Output exactly the lines below, starting with the line that has "Question 14 a" and going on through the line that has "Question 15 a", both included, and no other lines.

| Page images and extracted text |
=== Begin Enclosure ===
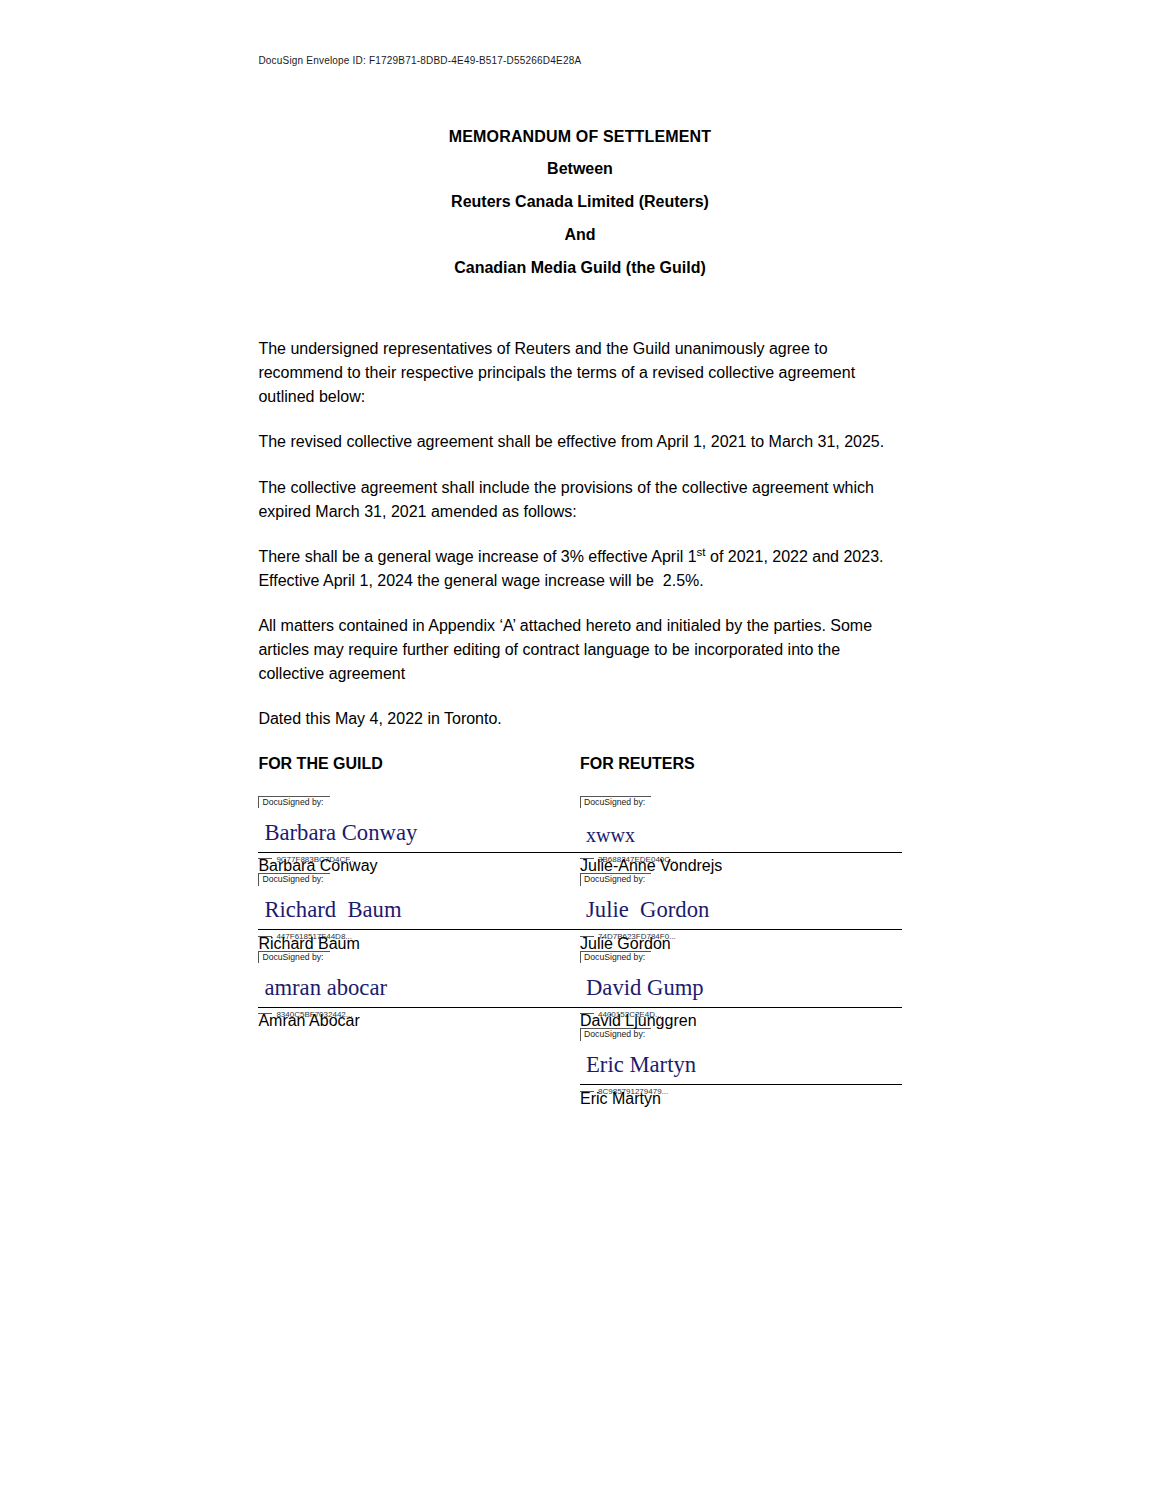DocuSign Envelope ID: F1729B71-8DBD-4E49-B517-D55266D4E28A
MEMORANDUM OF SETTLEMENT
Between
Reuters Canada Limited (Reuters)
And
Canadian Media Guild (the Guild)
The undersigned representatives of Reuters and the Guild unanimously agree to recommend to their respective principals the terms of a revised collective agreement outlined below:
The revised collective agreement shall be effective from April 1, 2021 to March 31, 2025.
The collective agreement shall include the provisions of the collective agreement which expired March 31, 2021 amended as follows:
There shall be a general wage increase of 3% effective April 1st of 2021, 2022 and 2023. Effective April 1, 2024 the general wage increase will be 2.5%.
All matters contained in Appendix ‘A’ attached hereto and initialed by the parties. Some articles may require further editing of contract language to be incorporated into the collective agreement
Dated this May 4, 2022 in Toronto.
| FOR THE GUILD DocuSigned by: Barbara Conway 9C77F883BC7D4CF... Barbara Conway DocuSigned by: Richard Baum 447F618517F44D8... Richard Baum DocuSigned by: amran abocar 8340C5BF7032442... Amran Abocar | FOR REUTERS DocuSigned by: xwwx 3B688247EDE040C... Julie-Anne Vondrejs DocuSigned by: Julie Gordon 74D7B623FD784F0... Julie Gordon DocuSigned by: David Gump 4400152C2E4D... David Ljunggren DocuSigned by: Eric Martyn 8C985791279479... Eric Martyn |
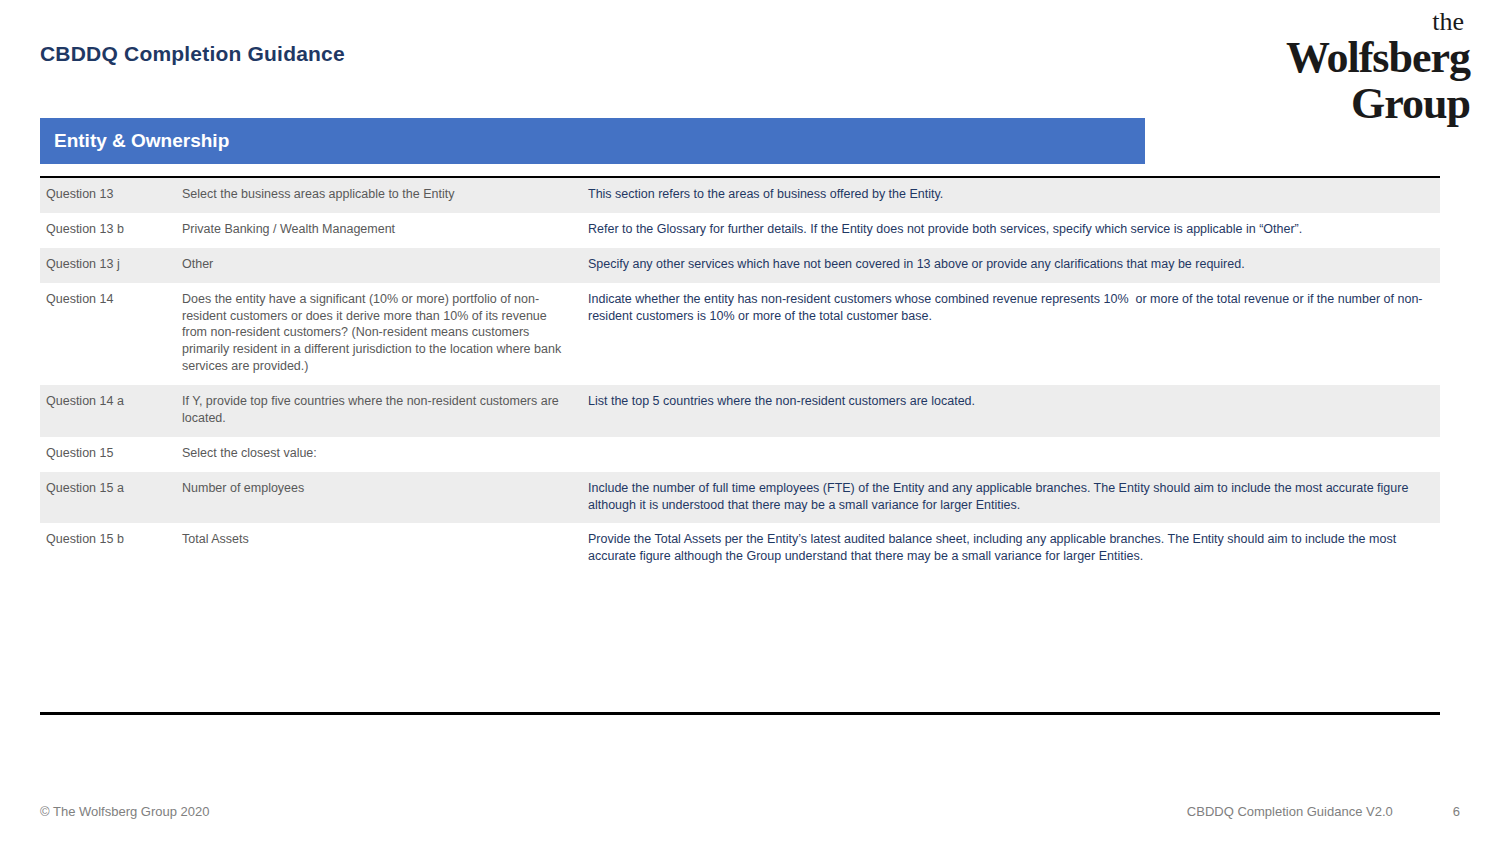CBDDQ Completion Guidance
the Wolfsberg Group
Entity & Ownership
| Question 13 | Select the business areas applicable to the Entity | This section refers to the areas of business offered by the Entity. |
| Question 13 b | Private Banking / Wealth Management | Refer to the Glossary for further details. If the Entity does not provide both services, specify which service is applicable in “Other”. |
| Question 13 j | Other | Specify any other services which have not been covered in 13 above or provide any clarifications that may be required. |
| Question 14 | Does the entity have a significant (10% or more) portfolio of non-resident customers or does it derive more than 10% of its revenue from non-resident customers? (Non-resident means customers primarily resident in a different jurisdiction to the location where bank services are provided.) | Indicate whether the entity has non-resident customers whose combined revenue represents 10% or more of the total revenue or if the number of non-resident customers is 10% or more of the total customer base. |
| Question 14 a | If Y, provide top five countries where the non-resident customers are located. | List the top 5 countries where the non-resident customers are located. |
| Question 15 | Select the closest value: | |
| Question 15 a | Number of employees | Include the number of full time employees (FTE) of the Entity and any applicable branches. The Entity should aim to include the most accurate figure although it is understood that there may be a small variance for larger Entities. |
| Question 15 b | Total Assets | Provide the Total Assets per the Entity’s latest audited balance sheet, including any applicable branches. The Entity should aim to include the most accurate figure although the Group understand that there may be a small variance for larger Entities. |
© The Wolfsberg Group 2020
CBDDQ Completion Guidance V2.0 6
=== End Enclosure ===
=== Begin Enclosure ===
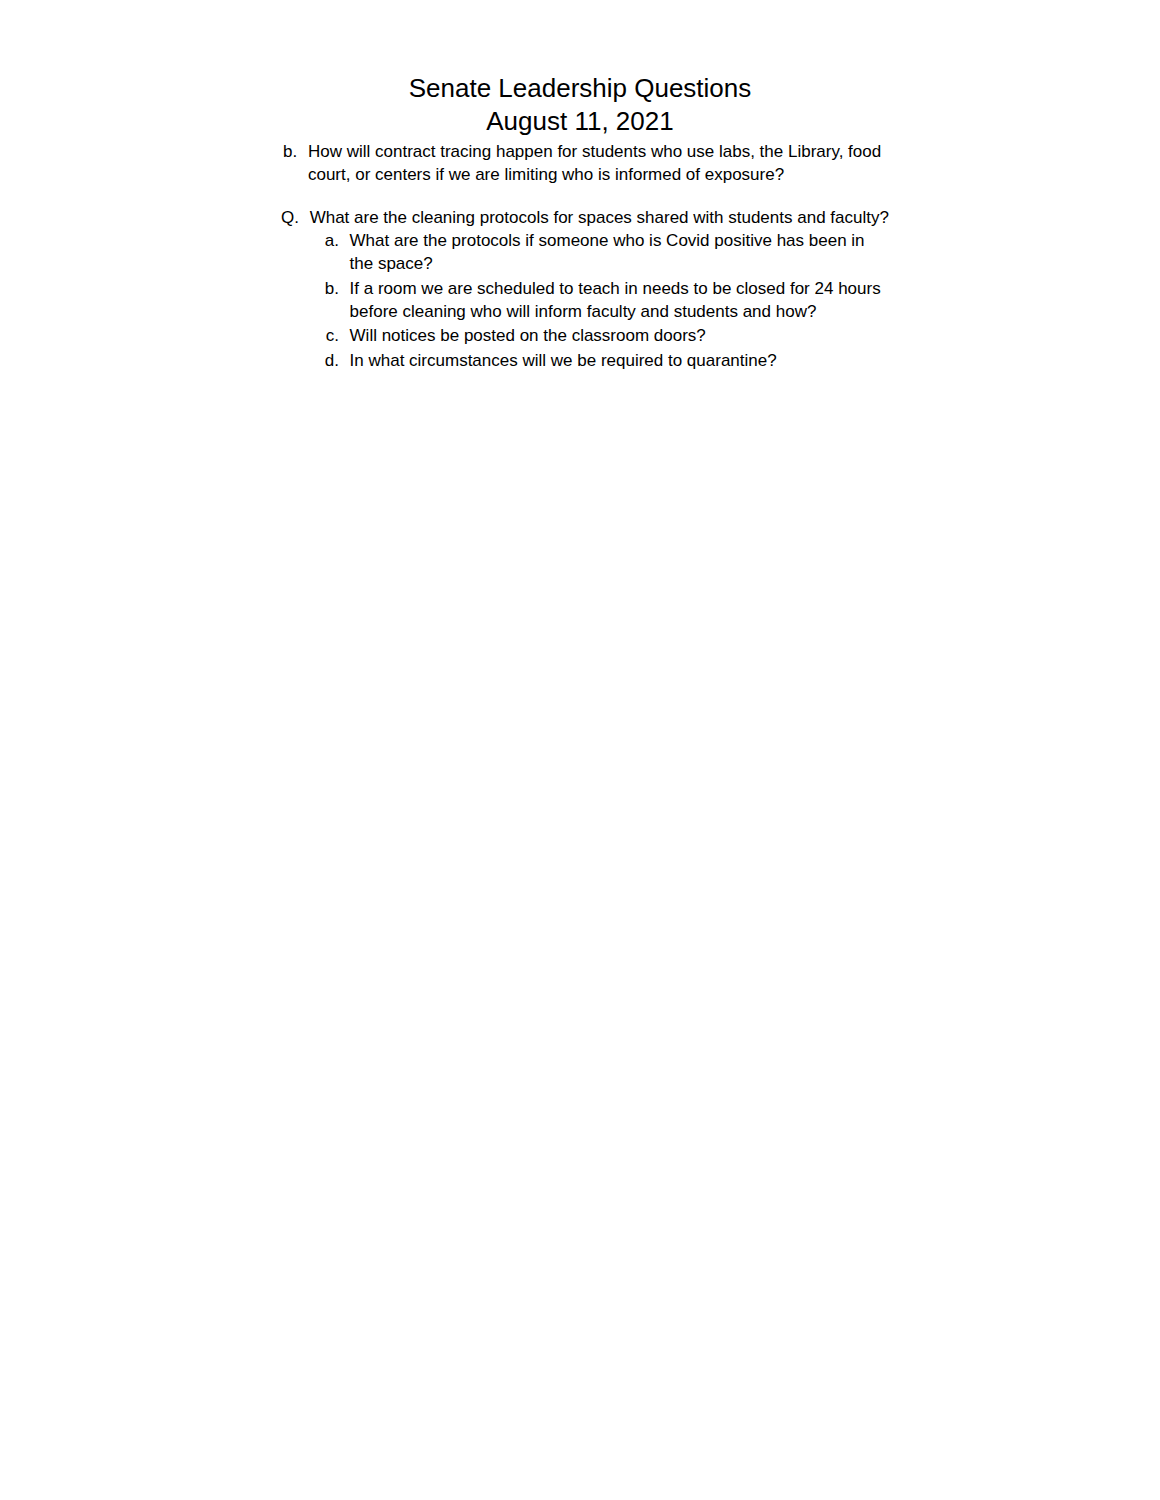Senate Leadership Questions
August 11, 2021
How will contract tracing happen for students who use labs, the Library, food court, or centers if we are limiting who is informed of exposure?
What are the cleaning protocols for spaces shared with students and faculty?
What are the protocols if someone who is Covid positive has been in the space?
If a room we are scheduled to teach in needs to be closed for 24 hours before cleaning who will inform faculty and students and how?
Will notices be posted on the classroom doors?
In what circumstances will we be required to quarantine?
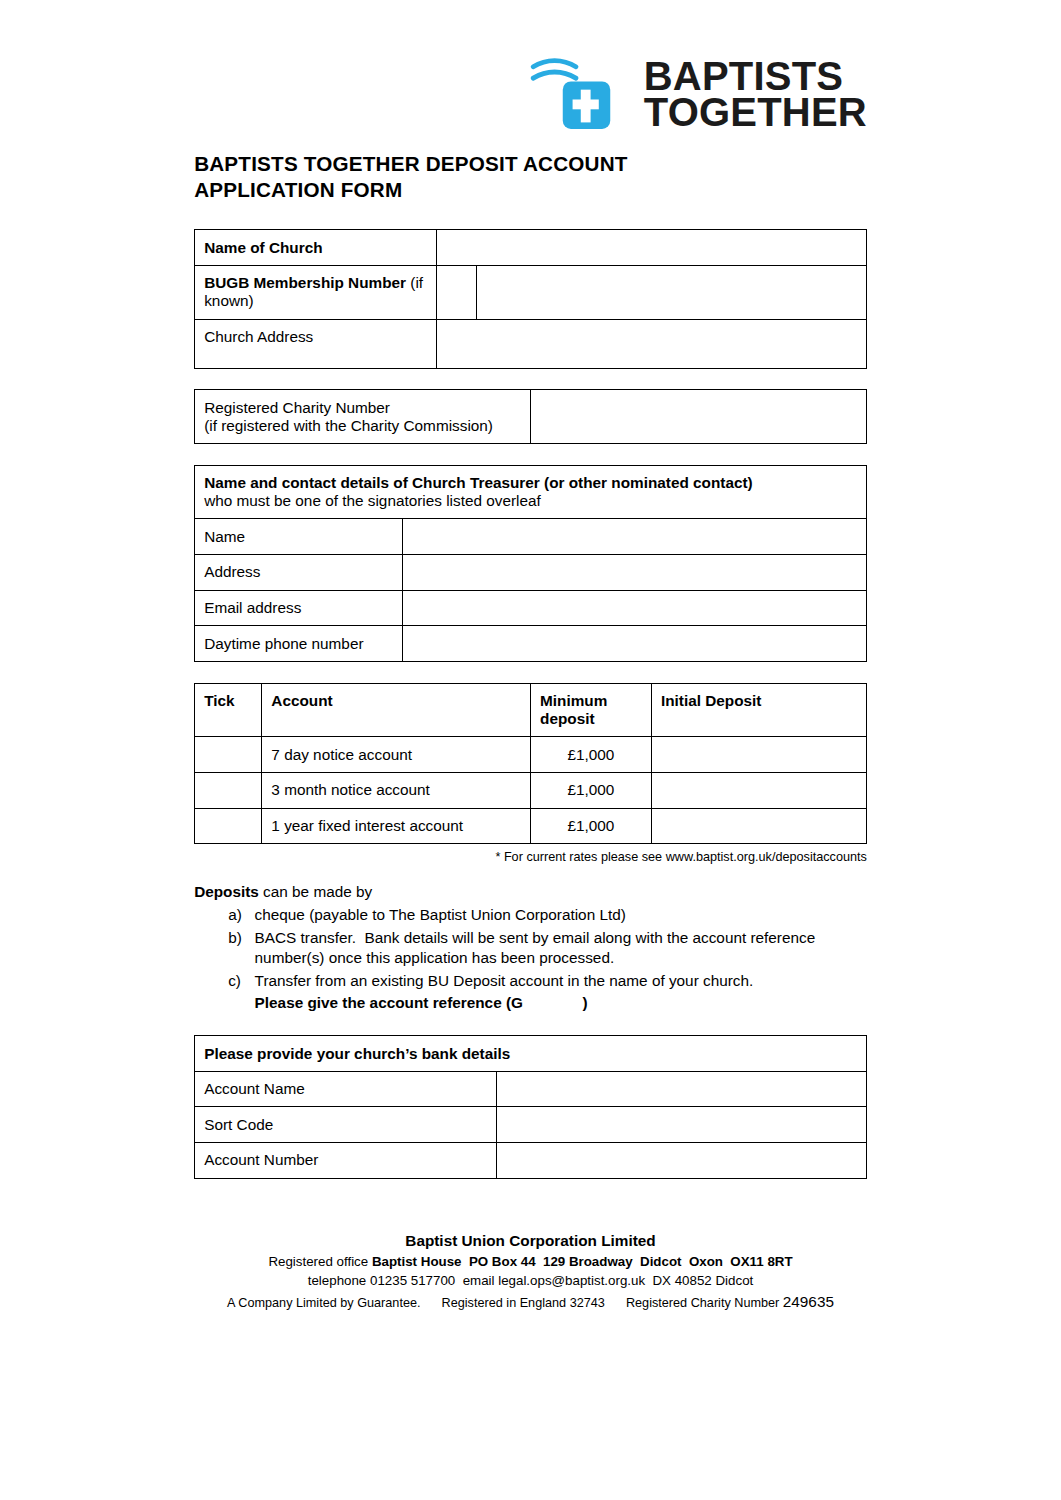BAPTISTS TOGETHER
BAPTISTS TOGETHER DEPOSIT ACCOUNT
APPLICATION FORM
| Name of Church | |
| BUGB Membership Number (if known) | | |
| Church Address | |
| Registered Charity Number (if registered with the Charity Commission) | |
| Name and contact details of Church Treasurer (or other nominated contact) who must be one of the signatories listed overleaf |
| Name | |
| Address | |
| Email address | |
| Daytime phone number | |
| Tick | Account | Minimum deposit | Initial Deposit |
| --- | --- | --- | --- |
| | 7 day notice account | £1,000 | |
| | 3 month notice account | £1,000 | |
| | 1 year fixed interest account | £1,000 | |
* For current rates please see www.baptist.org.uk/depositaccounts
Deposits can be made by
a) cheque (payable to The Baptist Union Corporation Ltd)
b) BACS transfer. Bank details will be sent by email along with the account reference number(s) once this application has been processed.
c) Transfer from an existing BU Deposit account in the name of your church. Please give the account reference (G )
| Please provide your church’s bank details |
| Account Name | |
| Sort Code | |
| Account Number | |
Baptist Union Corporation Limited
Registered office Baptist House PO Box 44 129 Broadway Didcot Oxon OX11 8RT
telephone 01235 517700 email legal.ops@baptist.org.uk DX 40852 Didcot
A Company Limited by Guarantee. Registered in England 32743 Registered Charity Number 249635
=== End Enclosure ===
| Solution |
| Question 14 a | If Y, provide top five countries where the non-resident customers are located. | List the top 5 countries where the non-resident customers are located. |
| Question 15 | Select the closest value: | |
| Question 15 a | Number of employees | Include the number of full time employees (FTE) of the Entity and any applicable branches. The Entity should aim to include the most accurate figure although it is understood that there may be a small variance for larger Entities. |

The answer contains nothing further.